"Capital!"
Then, after a few moments' silence, Gontran added: "Hold on! This is perhaps my last day of bachelorhood. I am going on to Royat, where I saw some acquaintances of mine the other day. I'll be back to-night, and I'll tap at your door to know the result."
He saddled his horse, and proceeded along by the mountain, inhaling the pure, genial air, and sometimes starting into a gallop to feel the keen caress of the breeze brushing the fresh skin of his cheek and tickling his mustache.

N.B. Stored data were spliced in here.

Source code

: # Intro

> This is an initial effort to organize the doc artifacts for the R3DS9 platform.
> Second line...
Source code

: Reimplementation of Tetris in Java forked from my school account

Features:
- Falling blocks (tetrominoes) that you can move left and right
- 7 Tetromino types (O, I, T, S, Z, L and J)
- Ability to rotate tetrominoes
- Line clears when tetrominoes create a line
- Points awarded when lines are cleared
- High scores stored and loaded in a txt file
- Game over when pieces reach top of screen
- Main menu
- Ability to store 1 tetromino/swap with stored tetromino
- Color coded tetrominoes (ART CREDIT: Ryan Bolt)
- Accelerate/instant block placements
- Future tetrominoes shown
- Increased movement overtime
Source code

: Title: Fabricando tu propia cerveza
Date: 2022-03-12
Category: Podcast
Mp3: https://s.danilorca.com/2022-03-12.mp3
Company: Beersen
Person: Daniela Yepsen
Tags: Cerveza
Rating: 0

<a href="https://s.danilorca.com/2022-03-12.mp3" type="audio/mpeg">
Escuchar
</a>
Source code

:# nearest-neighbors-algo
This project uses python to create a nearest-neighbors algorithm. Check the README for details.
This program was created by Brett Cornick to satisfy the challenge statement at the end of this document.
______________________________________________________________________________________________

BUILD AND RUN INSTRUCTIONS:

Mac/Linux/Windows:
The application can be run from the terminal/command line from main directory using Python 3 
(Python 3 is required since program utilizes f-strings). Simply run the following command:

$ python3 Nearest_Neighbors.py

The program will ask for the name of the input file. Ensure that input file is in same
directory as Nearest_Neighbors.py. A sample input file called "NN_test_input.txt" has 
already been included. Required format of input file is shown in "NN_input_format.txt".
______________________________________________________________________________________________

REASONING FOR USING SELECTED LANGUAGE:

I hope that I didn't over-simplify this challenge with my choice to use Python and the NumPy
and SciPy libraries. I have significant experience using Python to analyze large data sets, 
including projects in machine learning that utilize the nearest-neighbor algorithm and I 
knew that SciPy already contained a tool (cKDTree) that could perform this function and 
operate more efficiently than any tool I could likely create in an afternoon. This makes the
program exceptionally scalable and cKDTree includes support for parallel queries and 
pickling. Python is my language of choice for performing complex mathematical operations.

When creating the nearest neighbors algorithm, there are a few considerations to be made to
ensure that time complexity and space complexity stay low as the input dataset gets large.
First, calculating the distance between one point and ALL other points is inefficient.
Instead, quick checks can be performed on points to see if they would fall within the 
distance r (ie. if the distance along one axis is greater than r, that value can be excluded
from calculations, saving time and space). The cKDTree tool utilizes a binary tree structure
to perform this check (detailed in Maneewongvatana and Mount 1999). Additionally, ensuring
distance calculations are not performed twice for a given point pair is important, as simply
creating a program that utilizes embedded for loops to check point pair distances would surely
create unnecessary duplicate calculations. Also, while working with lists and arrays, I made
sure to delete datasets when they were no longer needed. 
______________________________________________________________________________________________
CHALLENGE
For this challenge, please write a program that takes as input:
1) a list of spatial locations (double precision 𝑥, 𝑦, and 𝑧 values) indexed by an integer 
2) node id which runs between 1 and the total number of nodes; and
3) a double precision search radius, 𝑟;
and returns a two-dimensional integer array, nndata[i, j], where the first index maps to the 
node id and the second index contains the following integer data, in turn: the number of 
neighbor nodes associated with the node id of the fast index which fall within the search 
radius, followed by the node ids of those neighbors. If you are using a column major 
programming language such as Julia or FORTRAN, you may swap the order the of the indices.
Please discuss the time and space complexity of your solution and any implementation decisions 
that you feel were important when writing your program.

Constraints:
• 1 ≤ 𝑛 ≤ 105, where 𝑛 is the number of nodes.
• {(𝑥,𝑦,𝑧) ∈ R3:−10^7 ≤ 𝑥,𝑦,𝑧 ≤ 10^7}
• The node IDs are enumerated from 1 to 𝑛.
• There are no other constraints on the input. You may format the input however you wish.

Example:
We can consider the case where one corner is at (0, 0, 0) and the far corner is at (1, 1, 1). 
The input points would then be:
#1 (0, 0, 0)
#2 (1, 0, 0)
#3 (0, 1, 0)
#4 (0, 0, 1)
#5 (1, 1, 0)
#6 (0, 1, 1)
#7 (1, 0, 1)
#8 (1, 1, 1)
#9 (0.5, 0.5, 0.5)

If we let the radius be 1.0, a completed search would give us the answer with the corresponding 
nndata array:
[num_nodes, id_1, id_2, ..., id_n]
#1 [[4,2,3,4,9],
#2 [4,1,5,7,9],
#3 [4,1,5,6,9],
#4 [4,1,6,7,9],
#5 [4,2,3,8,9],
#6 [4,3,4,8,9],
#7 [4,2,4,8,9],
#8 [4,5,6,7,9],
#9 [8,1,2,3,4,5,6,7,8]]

The evening-party at Royat was a jolly affair. He met some of his friends there who had brought girls along with them. They lingered a long time at supper; he returned home at a very late hour. Everyone had gone to bed in the hotel of Mont Oriol when Gontran went to tap at Andermatt's door. There was no answer at first; then, as the knocking became much louder, a hoarse voice, the voice of one disturbed while asleep, grunted from within:
"Who's there?"
"'Tis I, Gontran."
"Wait—I'm opening the door."
Andermatt appeared in his nightshirt, with puffed-up face, bristling chin, and a silk handkerchief tied round his head. Then he got back into bed, sat down in it, and with his hands stretched over the sheets:
"Well, my dear fellow, this won't do me. Here is how matters stand: I have sounded this old fox Oriol, without mentioning you, referring merely to a certain friend of mine—I have perhaps allowed him to suppose that the person I meant was Paul Bretigny—as a suitable match for one of his daughters, and I asked what dowry he would give her. He answered me by asking in his turn what were the young man's means; and I fixed the amount at three hundred thousand francs with expectations."
"But I have nothing," muttered Gontran.